Reading passage:
+---+

Noble Lords will appreciate that these issues may not necessarily be front of mind and addressed in the broader negotiations on customs and border controls. Accordingly, this amendment asks the Government to produce a report to Parliament in advance of 29 March 2019. This report would set out the rights and freedoms that recreational boaters currently enjoy and how they would be maintained after the UK’s withdrawal from the EU. It would provide a clear opportunity for the Government to offer much-needed certainty to the thousands of recreational boaters—and of course to the marine businesses as well.

Without that reassurance, there is potential for significant damage. Very briefly, that significant damage comes in terms of costs and the administrative burden faced by boaters and business, with associated significant damage to the resale market for boats. It also causes new maritime border controls, which could be disproportionate and compromise navigational safety—and, as I said before, RYA instructors could find it difficult to do seasonal work elsewhere.

+---+

Recorded data:
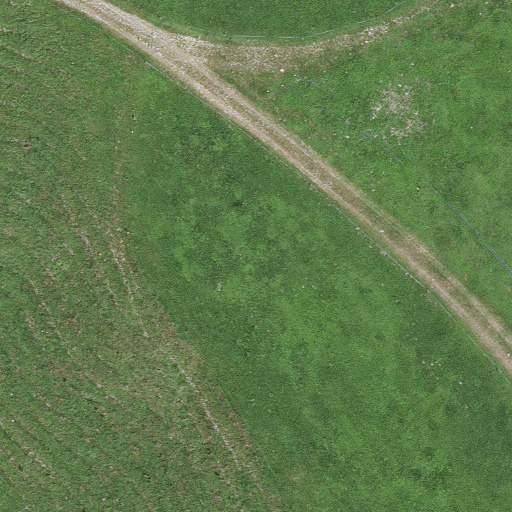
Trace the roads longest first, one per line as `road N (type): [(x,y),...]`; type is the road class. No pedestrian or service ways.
road 1 (track): [(511,373),(472,320),(169,56),(67,0)]
road 2 (track): [(169,56),(312,57),(403,36),(462,0)]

+---+

Required actions:
1) From the speech on recreational boating above, list each potential harm that the paragraph beginning "Without that reassurance" names.
2) Write out the stretch from "Noble Lords will" through "businesses as well." in the speech on recreational boating above, word for word.

Results:
1)
- Costs faced by boaters and business
- The administrative burden faced by boaters and business
- Significant damage to the resale market for boats
- New maritime border controls, which could be disproportionate and compromise navigational safety
- RYA instructors finding it difficult to do seasonal work elsewhere

2)
Noble Lords will appreciate that these issues may not necessarily be front of mind and addressed in the broader negotiations on customs and border controls. Accordingly, this amendment asks the Government to produce a report to Parliament in advance of 29 March 2019. This report would set out the rights and freedoms that recreational boaters currently enjoy and how they would be maintained after the UK’s withdrawal from the EU. It would provide a clear opportunity for the Government to offer much-needed certainty to the thousands of recreational boaters—and of course to the marine businesses as well.